July 30, 2013

What an Aristocrat Should Know: Part I

Clearly, she has more important things to consider
As I enter the two weeks of finals for my school, I don't want to give up on blogging, but I do need to scale back the thought that goes into my posts. This seems the perfect time to work on a series that I have been thinking about for a while: Things an Aristocrat Should Know.

Yes, I just finished saying a Neo-Aristocrat makes her own goals, but I am also tired of seeing so many vague insistence that there aren't any standards of knowledge for an alternative aesthetic. These will be my standards. If you want to be a Neo-Aristocrat, you ought to know these or be in the process of learning them. Why? Because they are cool.

Without further ado, the next two weeks of posts will comprise of five point lists that, in no particular order, outline some general knowledge necessary:

1. An Aristocrat should be able to locate three constellations in the winter and summer skies.

2. An Aristocrat should know how to find a book in the library using the dewey decimal system.

3. An Aristocrat should know how to change a bike tire.

4. An Aristocrat should know how to properly address an envelope.

5. An Aristocrat should know how to play chess- even if she doesn't care for it.


  1. Ohh, I almost qualify! I have never bothered with the tire changing, not on a bike anyway but I do know how to change tires on a car! ;D I know my way around the stars and constellations, and I'm a librarian so Dewey holds no mysteries for me! My mother is an avid letter writer and her father was an avid chess player so I got those two with the mothers milk so to speak... ;)

    1. Hahaha. No, I think you do! If a car is your main mode of transportation, knowing how to change a car tire is the same as changing a bicycle tire for me. But if you are interested in the theory behind bike tires, it's really easy. Here's a youtube video: http://www.youtube.com/watch?v=qm-SvNPFR4E (wish I knew how to do links in comments).

      For all the rest, brilliant! I'm rather terrible at chess, but I enjoy playing and am a big letter writer myself. You have a cool family.

    2. Bike was my primary mode of transportation when I lived in Sweden for my studies but both of the times I got a flat tire there it happened right outside a really cheap bike repair shop so lazy me had them do the dirty work! Done in an hour, cost barely anything and the library was next door... ;)

      I suck at chess because I hate planning ahead, but I beat my mother and my little brother anyway!

    3. What wonderful luck! Unfortunately the nearest bike store is about a mile or more away from my usual route and expensive. But I like getting my hands dirty- so mucking about with tires, tubes and the lot is more fun than work.

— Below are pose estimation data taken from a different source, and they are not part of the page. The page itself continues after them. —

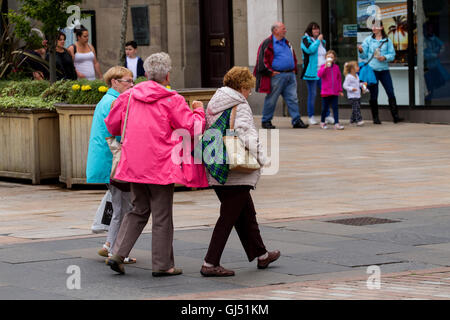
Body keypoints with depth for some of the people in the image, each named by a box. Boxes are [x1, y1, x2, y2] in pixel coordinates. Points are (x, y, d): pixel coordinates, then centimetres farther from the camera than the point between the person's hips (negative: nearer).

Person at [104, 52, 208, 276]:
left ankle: (118, 253, 6)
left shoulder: (128, 96, 5)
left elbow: (112, 125, 12)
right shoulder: (172, 100, -9)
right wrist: (199, 112, 10)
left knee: (138, 210, 18)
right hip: (161, 165, -5)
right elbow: (193, 128, -9)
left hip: (134, 164, 5)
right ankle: (162, 264, 11)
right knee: (162, 215, 5)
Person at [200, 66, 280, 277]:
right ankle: (210, 264, -6)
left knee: (246, 214, 20)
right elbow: (247, 135, -22)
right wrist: (262, 159, -13)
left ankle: (260, 255, 32)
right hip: (237, 173, -9)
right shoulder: (240, 106, -12)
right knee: (228, 218, -4)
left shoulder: (213, 105, 12)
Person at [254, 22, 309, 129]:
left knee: (293, 99, 2)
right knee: (271, 99, 0)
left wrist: (294, 69, 17)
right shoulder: (267, 44, -5)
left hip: (290, 76, 6)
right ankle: (266, 121, 10)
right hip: (277, 75, -6)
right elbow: (262, 59, -9)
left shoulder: (287, 43, 18)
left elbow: (293, 57, 29)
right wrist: (270, 72, -12)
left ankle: (296, 121, 2)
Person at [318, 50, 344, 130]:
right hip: (326, 92, -2)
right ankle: (322, 122, 25)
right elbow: (319, 75, -18)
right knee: (325, 108, 8)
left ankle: (337, 123, -6)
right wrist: (325, 67, -25)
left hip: (335, 92, 2)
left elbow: (339, 79, 14)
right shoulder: (324, 67, -1)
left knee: (335, 108, -4)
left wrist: (340, 90, 13)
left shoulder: (336, 67, 6)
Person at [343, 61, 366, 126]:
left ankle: (352, 120, 23)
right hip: (352, 96, -9)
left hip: (358, 95, 9)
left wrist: (362, 84, 13)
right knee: (356, 108, -16)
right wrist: (351, 89, -27)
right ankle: (359, 120, -21)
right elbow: (345, 85, -15)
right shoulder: (349, 77, -14)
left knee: (357, 108, 11)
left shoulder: (356, 76, 14)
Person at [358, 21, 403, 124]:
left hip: (384, 69, 0)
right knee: (373, 95, 2)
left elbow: (392, 55, 5)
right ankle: (375, 118, 9)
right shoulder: (368, 40, 7)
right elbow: (364, 56, 7)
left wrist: (385, 57, -13)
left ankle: (395, 116, -3)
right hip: (372, 69, 0)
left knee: (391, 93, -5)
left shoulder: (387, 40, 7)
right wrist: (361, 51, -14)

      Agreed. I can't see more than a move or two ahead. It's enough to beat my dad, but no one else. I eventually end up getting fed up and moving pieces wildly without thought.

  2. I cannot change a bike tire, but I can mend knitted items. And I prefer Pente to Chess (and Chess to Go).

    1. My grandfather actually just taught me to darn knitted socks this past Christmas, but I don't know how to mend a knitted item. You should do a quick tutorial on your blog!

      There are some very good video's on youtube about changing a bike tire. It can take people five minutes or less. Knowing the general theory, even if you don't usually ride a bike, is a good idea- just in case you find yourself pedaling through the countryside for a picnic and the tire blows out.

      I have never played Pente, though I must agree with your ranking of Chess to Go. I am just not a good enough strategist yet to grasp the nuances and delight of that enigmatic game.